US director Jim Jarmusch, French-Iranian actress Golshifteh Farahani and US actor Adam Driver posing on May 16, 2016, during a photocall for the film Paterson at the 69th Cannes Film Festival. PHOTO: AFP

CANNES (AFP) - A German comedy has emerged as the favourite to win the Cannes' Palme d'Or, with critics also lauding an American indie movie featuring Star Wars villain Adam Driver and a stirring American drama on an interracial couple's battle for equal rights.

As the race for the top prize reaches its halfway point, AFP spotlights the best received movies so far: Toni Erdmann That rarest of movies, a three-hour-long German comedy with international appeal, soared to the top of reviewers' polls early at the 12-day festival, delighting reviewers with a bittersweet father-daughter tale that races to a touching and riotously funny final act.

Lead actress Sandra Hueller warbled her way into critics' hearts with her rendition of a cheesy Whitney Houston hit, prompting a mid-screening ovation, while her Austrian co-star Peter Simonischek created an indelible portrait of a sad clown.

The Daily Telegraph gave the "exquisite" movie five out of five stars. "Not only does German humour exist, it might just save your life", it said. Paterson American indie legend Jim Jarmusch drew some of the best reviews of his late career with this gentle portrait of a bus driver with a poetic streak.

Critics raved about lead actor Adam Driver, best known to global audiences as Kylo Ren from the latest Star Wars movie, and his quiet soulful performance.

Driver plays a former soldier who transcends his workaday life with artistic inspiration and a tender love for his wife with big dreams of her own (Iranian-born actress Golshifteh Farahani).

Movie website Indiewire said it was Driver's "finest performance" and the "most intimate film" by Jarmusch, on his seventh outing in the Cannes competition after hits such as Broken Flowers and Only Lovers Left Alive.

The Guardian called it "a delight: a prose-poem of gentle comic humility and acceptance of life". Loving Another American independent picture sending Cannes audiences into raptures was Jeff Nichols' slow-burn drama telling the true story of an interracial couple from the American South who fought before the Supreme Court in 1967 for their right to marry.

Knockout performances by the two stars, Ethiopian-Irish actress Ruth Negga and Australian actor Joel Edgerton, sparked speculation about acting prizes in Cannes and even Oscar glory next February.

The Daily Beast website said Loving served as a searing, deeply relevant reminder of America's toxic history of racism, and of Richard and Mildred Loving's optimistic dignity.
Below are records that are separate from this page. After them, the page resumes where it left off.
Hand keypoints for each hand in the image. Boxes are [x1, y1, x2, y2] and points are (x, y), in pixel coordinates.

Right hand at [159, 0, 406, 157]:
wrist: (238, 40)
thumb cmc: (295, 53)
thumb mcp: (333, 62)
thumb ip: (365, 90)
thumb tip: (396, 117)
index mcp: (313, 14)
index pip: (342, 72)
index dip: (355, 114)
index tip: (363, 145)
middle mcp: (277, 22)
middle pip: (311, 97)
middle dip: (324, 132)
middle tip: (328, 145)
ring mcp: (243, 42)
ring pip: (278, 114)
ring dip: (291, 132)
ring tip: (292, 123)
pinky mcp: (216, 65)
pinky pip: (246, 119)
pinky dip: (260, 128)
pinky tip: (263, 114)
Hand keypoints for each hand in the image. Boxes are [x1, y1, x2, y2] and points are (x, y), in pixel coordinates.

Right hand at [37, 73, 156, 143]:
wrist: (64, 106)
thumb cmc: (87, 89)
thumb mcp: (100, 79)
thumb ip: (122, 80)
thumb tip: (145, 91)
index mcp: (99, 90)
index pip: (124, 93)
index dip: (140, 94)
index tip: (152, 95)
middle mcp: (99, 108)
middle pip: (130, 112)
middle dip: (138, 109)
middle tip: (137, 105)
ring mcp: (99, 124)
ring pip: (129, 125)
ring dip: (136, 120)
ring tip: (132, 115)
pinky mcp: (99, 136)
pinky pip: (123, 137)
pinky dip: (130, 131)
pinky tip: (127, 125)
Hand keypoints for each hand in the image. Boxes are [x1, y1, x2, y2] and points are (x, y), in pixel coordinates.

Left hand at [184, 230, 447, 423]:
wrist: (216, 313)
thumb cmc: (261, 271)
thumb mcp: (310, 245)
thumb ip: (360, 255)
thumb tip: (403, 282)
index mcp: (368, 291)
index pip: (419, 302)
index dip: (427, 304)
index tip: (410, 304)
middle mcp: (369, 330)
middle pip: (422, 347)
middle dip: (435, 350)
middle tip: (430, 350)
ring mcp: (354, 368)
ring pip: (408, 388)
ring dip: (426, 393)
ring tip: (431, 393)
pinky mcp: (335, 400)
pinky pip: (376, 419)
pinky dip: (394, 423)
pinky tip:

"There's little doubt that thousands will be moved by Loving's success in depicting a couple's quiet heroism - and the performances that will help to enshrine their legacy." Sieranevada The Romanian new wave is back in force this year with two Cannes contenders, nine years after Cristian Mungiu's harrowing abortion drama 4 Months, 3 Weeks And 2 Days clinched the top prize.

Cristi Puiu's Sieranevada, a three-hour-long feature that opened the competition, captivated critics with its dissection of tensions within a family as they gather in a claustrophobic Bucharest apartment after the patriarch dies.

"Granted, this is not multiplex fare," British trade magazine Screen wrote.

"But those who aren't put off by the extensive subtitling will find themselves swept away by this family reunion which offers not only a masterful portrait of the contemporary Romanian middle-class, but also a whole set of smart, perceptive reflections on the relativity of truth, on the failings of memory, the interpretation of history, the significance of religion and much more." Mad Max director George Miller, the Cannes jury president, told AFP his nine-member panel was spoilt for choice ahead of awards night on Sunday.

"Already what has been so striking to me is how different everything is. Some of the films feel like they come from different universes, not only different nationalities," he said.

But he said he was looking for a movie that haunts his thoughts for days.

"The sum has to be greater than the parts," he said.